### SOURCE DATA
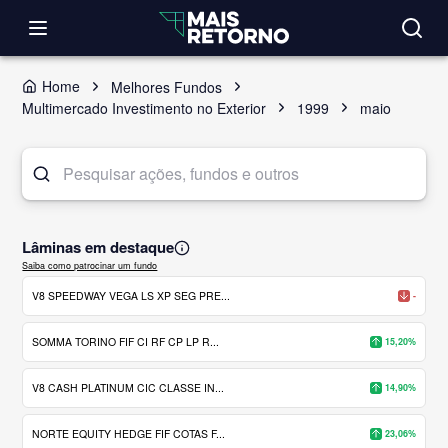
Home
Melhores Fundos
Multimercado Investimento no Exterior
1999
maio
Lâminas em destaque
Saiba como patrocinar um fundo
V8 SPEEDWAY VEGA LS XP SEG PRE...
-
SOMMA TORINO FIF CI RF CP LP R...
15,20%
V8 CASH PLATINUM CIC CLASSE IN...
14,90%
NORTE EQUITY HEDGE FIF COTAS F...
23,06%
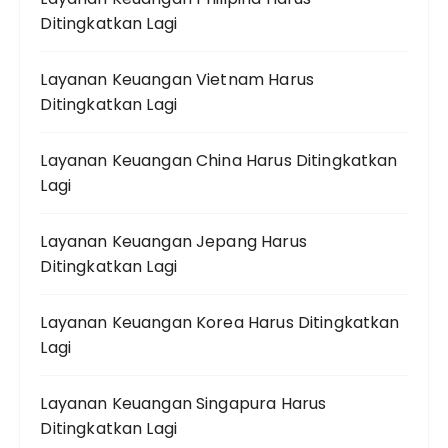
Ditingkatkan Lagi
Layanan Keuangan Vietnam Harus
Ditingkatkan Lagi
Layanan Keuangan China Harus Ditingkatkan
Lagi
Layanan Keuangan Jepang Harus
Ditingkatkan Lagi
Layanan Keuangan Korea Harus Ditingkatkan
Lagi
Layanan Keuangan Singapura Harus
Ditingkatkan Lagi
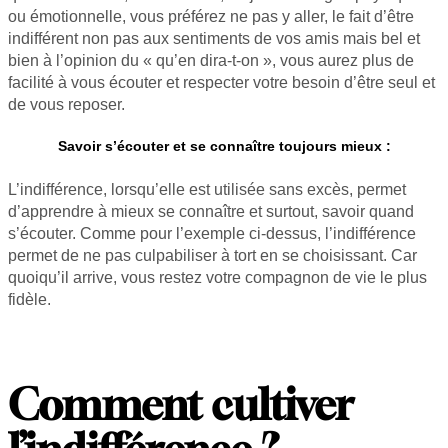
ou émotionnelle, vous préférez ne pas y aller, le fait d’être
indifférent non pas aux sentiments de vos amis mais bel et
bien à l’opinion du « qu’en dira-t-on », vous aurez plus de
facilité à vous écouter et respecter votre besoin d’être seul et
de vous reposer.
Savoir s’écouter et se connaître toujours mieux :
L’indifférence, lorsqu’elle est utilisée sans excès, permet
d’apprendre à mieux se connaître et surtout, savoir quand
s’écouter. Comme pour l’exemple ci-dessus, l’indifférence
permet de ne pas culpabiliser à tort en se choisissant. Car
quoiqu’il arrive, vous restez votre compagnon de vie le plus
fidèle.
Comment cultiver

--

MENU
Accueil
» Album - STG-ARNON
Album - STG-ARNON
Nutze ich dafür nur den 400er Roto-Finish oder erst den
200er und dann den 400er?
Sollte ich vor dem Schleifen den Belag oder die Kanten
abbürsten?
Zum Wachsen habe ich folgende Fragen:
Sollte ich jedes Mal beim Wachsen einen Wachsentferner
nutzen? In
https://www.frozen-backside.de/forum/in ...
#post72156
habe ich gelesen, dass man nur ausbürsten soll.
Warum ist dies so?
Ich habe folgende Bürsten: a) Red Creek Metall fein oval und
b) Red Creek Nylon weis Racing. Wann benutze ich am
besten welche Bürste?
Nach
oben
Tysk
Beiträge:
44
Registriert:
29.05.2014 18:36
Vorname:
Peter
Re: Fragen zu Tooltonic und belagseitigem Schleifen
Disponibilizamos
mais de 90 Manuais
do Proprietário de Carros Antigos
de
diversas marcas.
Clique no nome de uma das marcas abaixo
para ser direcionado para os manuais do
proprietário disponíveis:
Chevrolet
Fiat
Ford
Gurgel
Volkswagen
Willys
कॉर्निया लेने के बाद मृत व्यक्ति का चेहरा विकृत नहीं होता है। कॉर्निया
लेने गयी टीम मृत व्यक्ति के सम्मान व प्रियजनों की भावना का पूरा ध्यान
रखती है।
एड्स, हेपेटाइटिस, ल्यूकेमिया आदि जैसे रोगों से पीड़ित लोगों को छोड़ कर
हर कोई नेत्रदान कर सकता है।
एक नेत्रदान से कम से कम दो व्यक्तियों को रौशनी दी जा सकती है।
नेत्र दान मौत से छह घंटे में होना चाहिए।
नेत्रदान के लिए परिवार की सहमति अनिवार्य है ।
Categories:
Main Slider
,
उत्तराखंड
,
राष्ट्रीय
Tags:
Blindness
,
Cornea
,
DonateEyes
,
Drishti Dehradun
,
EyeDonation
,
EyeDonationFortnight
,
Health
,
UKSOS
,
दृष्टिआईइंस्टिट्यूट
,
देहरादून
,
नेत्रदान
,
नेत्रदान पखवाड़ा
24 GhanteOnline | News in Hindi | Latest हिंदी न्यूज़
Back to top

---

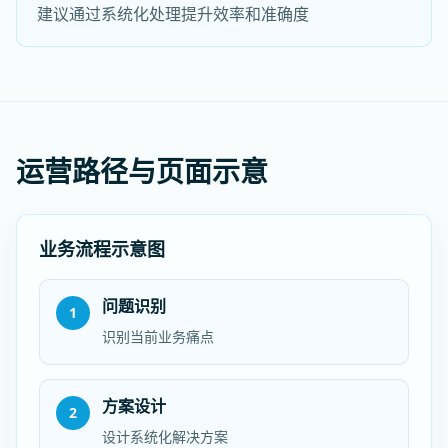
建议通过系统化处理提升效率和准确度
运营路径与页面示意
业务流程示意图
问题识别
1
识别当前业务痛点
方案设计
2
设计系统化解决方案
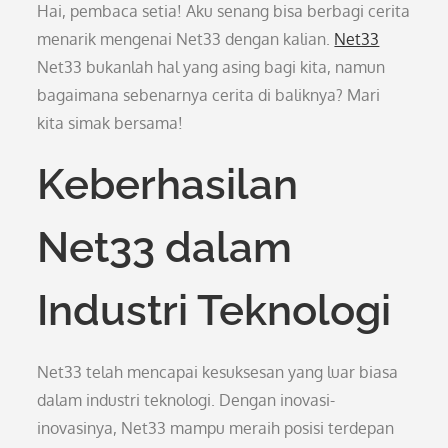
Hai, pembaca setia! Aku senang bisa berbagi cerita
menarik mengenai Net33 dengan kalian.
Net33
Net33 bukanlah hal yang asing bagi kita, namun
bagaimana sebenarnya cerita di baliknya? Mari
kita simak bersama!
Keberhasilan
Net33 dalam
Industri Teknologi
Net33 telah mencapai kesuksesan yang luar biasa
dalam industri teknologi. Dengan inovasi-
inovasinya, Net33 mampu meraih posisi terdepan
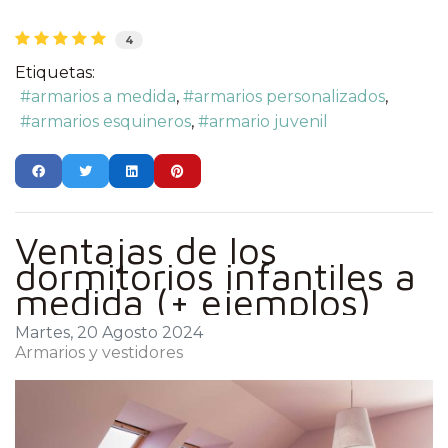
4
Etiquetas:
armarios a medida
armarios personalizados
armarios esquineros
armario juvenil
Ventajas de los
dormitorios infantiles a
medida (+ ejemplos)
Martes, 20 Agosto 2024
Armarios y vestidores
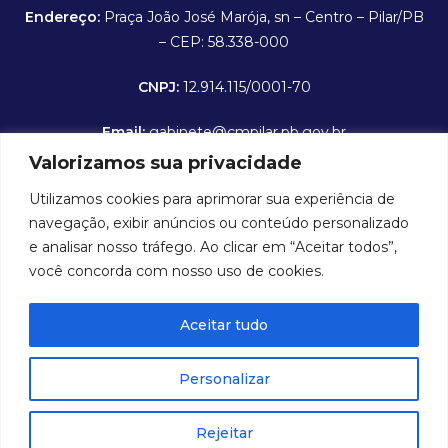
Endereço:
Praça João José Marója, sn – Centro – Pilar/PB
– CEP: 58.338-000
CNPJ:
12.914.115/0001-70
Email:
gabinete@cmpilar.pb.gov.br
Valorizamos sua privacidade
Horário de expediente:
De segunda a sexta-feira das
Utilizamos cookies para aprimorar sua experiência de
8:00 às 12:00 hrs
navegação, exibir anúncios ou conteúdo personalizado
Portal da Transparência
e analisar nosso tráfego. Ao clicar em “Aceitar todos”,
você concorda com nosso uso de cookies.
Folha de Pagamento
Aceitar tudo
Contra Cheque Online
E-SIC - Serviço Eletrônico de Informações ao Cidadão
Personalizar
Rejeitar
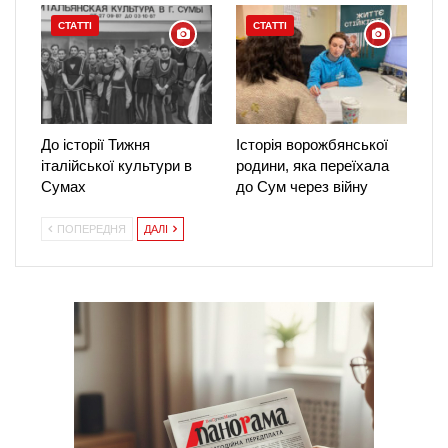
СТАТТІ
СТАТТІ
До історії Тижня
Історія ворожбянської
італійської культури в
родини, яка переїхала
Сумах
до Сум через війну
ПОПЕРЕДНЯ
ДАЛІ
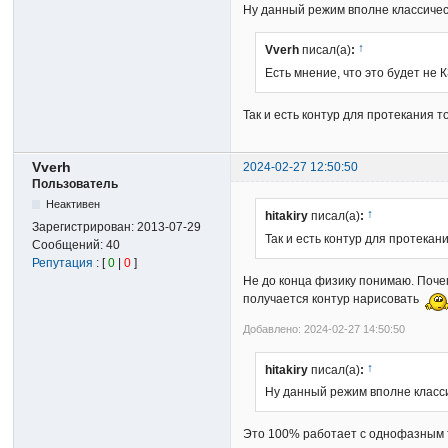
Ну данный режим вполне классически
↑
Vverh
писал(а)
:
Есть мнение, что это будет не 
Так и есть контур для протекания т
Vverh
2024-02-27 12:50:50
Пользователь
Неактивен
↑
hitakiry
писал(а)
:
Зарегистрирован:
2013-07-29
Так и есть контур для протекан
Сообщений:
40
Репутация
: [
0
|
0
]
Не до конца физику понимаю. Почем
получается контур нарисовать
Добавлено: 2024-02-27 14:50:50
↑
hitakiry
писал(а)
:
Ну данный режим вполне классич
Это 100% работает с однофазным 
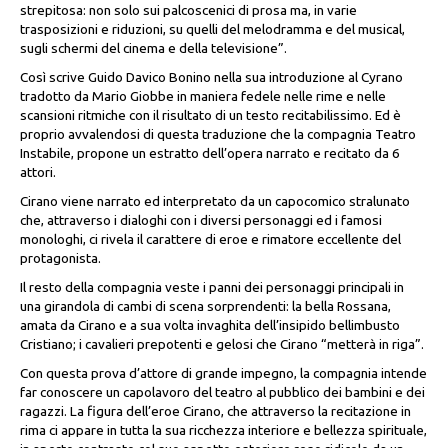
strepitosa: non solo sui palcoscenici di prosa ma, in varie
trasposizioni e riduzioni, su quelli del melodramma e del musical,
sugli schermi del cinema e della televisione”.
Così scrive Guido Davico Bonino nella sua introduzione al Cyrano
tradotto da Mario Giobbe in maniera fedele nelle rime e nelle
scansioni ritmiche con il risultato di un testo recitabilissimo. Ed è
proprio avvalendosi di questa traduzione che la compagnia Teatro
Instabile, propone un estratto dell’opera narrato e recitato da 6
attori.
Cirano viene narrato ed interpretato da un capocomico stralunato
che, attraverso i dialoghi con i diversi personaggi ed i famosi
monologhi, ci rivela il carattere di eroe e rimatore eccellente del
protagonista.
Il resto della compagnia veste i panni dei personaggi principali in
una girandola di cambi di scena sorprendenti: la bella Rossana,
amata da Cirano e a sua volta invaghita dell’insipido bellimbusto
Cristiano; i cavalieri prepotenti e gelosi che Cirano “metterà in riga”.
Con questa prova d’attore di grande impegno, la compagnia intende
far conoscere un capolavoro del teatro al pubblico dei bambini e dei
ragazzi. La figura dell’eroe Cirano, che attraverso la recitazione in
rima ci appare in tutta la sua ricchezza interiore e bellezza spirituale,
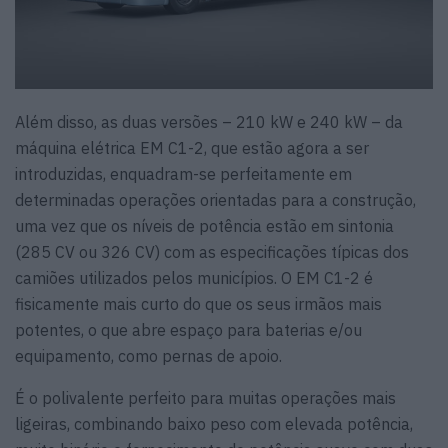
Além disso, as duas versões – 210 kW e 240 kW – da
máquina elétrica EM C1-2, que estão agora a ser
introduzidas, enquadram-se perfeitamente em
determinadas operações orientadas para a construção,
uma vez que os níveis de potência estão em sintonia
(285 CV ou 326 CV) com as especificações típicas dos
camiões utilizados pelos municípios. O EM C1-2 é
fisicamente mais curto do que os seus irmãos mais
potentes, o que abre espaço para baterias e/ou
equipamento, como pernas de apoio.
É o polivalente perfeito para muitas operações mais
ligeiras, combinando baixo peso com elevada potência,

### JOB
Only one stretch of the data above is needed. Restate it word for word, from the line containing "Sollte ich jedes" through the line containing "Ich habe folgende", both ends included.

### ANSWER TO THIS EXERCISE
Sollte ich jedes Mal beim Wachsen einen Wachsentferner
nutzen? In
https://www.frozen-backside.de/forum/in ...
#post72156
habe ich gelesen, dass man nur ausbürsten soll.
Warum ist dies so?
Ich habe folgende Bürsten: a) Red Creek Metall fein oval und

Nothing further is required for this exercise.